Ce mépris du politique est au cœur de plusieurs phénomènes que connaissent aujourd’hui la plupart des pays démocratiques, en proie à la désaffection pour la politique en tant que recherche du bien commun (1). Sadin analyse celle-ci comme “l’agonie ou la fin de la société” liée au “repliement de chacun sur sa sphère propre” (p. 160), thème qu’il a développé dans son livre plus récent, L’ère de l’individu tyran.
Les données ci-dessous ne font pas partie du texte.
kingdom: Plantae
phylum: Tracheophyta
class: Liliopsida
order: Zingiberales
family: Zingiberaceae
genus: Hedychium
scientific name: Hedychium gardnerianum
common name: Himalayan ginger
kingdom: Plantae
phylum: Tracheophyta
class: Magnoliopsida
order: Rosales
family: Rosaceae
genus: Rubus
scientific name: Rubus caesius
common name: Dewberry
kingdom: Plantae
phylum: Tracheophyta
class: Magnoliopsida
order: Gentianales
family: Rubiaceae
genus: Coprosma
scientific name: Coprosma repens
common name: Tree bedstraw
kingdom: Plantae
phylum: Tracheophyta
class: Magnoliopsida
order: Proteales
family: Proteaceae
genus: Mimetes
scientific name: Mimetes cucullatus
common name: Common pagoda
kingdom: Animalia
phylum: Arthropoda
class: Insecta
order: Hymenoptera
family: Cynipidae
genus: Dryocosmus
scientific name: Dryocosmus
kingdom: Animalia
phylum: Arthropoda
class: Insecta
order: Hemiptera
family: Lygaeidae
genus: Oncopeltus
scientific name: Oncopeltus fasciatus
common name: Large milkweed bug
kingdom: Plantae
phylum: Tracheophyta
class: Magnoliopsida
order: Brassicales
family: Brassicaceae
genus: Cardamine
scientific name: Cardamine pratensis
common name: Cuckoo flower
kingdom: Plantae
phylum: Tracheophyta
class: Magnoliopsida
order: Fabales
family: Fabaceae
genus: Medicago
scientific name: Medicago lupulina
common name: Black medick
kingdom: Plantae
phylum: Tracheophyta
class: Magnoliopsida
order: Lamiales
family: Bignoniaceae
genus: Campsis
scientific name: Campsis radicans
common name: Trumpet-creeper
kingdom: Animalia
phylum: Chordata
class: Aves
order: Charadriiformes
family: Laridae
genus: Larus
Sa critique de la raison numérique part du constat que celle-ci repose entièrement sur un “rapport quantitatif au réel”, qui aboutit à vouloir “transformer en information chaque fragment du réel”, notamment “par l’implantation massive de capteurs” (p. 50).
Sadin montre comment cette ambition technologique repose sur un “rapport totalisant aux phénomènes”. Celui-ci aboutit, explique-t-il, à “l’exclusion du sensible”, dont il esquisse la généalogie, la faisant remonter à une longue tradition datant de “la Grèce antique, en passant par la Renaissance - de Galilée à Bacon - les Lumières, le positivisme du XIXe siècle jusqu’à la Science moderne”. Le rejet du sensible concomitant à la mathématisation du réel - auquel remonte en définitive tout le projet du “Big Data” et de la raison numérique triomphante - avait déjà été critiqué par Husserl dès 1936, dans son fameux article la Krisis, que cite Sadin sans toutefois s’y arrêter suffisamment…Cet aspect crucial de la critique de la raison numérique aurait mérité d’être développé et approfondi, tant il est essentiel à la compréhension du sujet.
Sans doute manque-t-il, plus généralement, au livre d’Eric Sadin une réflexion sur la dimension morale, qui permettrait d’exposer le ressort caché de notre civilisation actuelle, marquée par le double mouvement contradictoire (dont Sadin a bien saisi le caractère paradoxal) de l’exaltation permanente du moi, de la flatterie constante de ses désirs d’un côté, et d’abolition de la liberté de l’autre côté, abolition inhérente à l’ethos fondateur de la Raison numérique. En effet, le fantasme sur lequel repose en définitive toute cette entreprise gigantesque est bien celui d’abolir non seulement le droit (comme l’a bien vu Sadin) mais aussi et surtout d’abolir la Loi morale, pour y substituer le désir individuel érigé en seul maître.
La lucidité remarquable de l’auteur dans la description des effets de cette entreprise totalisante va de pair avec une relative timidité philosophique dans sa critique de la Raison numérique. Celle-ci mériterait ainsi d’être poussée plus avant, dans au moins deux directions fondamentales. La première consisterait à compléter la critique de la technique (située dans le sillage de Jacques Ellul) et de la technologie numérique par une critique plus radicale encore de la Science moderne et de son projet philosophique (2).
La seconde consisterait à déceler dans le rêve illusoire et effrayant d’un “‘homme augmenté” et d’un “Quantified World” l’ultime conséquence du rejet de toute norme transcendante, inhérent à l’idéologie post-moderne (3). Ce qui manque, en somme, pour parachever la critique essentielle d’Eric Sadin, c’est la notion hébraïque du Tselem dont le rejet actuel par toutes les idéologies proclamant la fin de l’homme ou du libre-arbitre, permet de comprendre comment l’Occident en est arrivé là où il se trouve aujourd’hui.
Pierre Lurçat
1. J’aborde ce sujet dans mon livre Seuls dans l’Arche, Israël laboratoire du monde, éditions l’éléphant 2021.
2. Sur ce point, je renvoie aux ouvrages de François Lurçat, et notamment La science suicidaire, Athènes sans Jérusalem, éd. François-Xavier de Guibert 1999.
3. L’idéologie post-moderne est analysée par Shmuel Trigano, dans son livre La nouvelle idéologie dominante, le post-modernisme, Hermann 2012.